Tuesday, February 09, 2010

Boxy

'Great drum sound! Totally boxy!'
Studio jargon, couldn't understand a word of it.
I used to take the words home with me in my head after a session, and roll them around this way and that to try to make sense of them.
I don't like feeling stupid, I don't like being made to feel stupid, and I wasn't brave enough to say that I didn't understand, because a lot of what I learned was through quietly observing what was going on and listening to the results.
But some of it just left me shaking my head in bewilderment.

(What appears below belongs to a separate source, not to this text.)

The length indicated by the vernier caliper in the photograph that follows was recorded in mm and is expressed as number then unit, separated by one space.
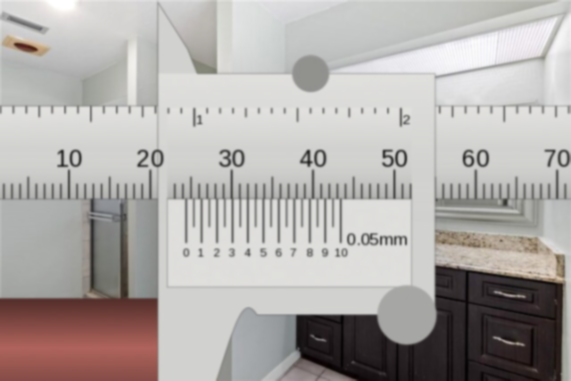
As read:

Special terminology is the way some people form exclusive communities (or even gangs in some circumstances).
If you don't understand the lingo, you can't be part of it.
Offsprog Two and her friends have teenager ganguage: 'butters' means great, 'buff' means sexy and a 'beef' is a fight, for instance.
Knowing all the micro-names for different forms of hip hop music is the way some teenage men make space for themselves. It happens by accident too; people in the South thought it was hilarious that Geordies talk about 'bubbling' (crying) and 'getting wrong' (being scolded) when I first moved darn sarf, without noticing their own propensity for rhyming slang.
But studio-speak is like the aural equivalent of the snotty chaps in the musical instrument shops who are so busy being busy that even guys feel intimidated by them; it's designed as a filter to keep the inexperienced in their place, that is, permanently inexperienced.
I was really lucky, because one day I came across an engineer (his name was Simon Tassano) who talked me through all those little buttons on the mixing desk and told me what they all did, without making me feel like a fool for not knowing. A rare man indeed, to demystify the role of the studio engineer in such a way.
Big round of applause for sharing knowledge!

1 comment:

  1. Hear hear for him! Though I do find jargon fascinating if difficult. I am constantly trying to catch up with all the acronyms in teaching and the way they keep changing. Also annoying little buzzwords-my most hated being 'quality first' teaching. I have never had that one properly explained to me-and it annoys me as it is ungrammatical and seems insulting-as if I am going to try to do rubbish first teaching. What does boxy mean anyway-does it mean something good, or that things sound as if they were coming from a box? I would like to know!